San Diego State University
Biology
San Diego, CA USA

Abstracts
Inferring species trees from gene trees in a radiation of California trapdoor spiders (Araneae, Antrodiaetidae, Aliatypus)
Author(s) Jordan Satler, James Starrett, Cheryl Hayashi, Marshal Hedin
Info Talk category: Systematics
Abstract The trapdoor spider genus Aliatypus (Mygalomorphae, Antrodiaetidae) encompasses twelve described species, eleven of which are endemic to California. Several Aliatypus species show disjunct distributional patterns in California (some are found on both sides of the vast Central Valley), and the genus as a whole occupies an impressive variety of habitats. DNA sequence data were collected from seven gene regions, including two newly developed for spider systematics. Bayesian inference (in individual gene tree and species tree approaches) recovered a general “3 clade” structure for the genus (A. gulosus, californicus group, erebus group), with three other phylogenetically isolated species differing slightly in position across different phylogenetic analyses.
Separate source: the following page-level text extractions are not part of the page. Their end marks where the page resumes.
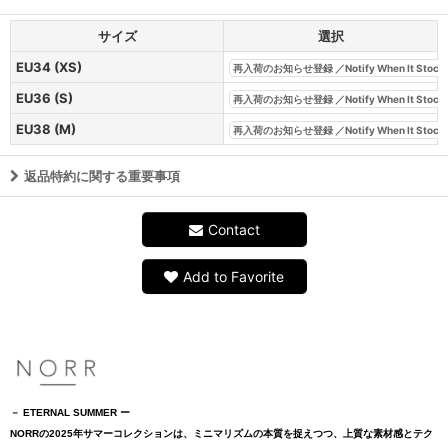
サイズ
選択
EU34 (XS)
再入荷のお知らせ登録 ／Notify When It Stock
EU36 (S)
再入荷のお知らせ登録 ／Notify When It Stock
EU38 (M)
再入荷のお知らせ登録 ／Notify When It Stock
返品特約に関する重要事項
Contact
Add to Favorite
－ ETERNAL SUMMER ー
NORRの2025年サマーコレクションは、ミニマリズムの本質を捉えつつ、上質な素材感とテク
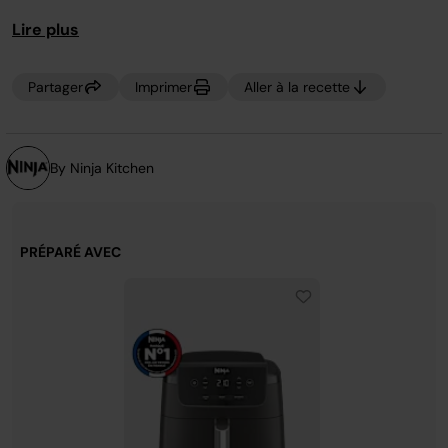
page.
Lire plus
Partager
Imprimer
Aller à la recette
By Ninja Kitchen
PRÉPARÉ AVEC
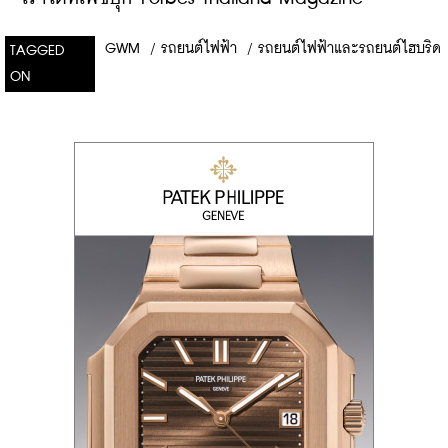
GWM
/
รถยนต์ไฟฟ้า
/
รถยนต์ไฟฟ้าและรถยนต์ไฮบริด
TAGGED
ON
For multiple species spanning the Central Valley, explicit hypothesis testing suggests a lack of monophyly for regional populations (e.g., western Coast Range populations). In addition, phylogenetic evidence clearly shows that syntopy is restricted to distant phylogenetic relatives, consistent with ecological niche conservatism. Overall, this study provides fundamental insight into a radiation of trapdoor spiders found in the biodiversity hotspot of California.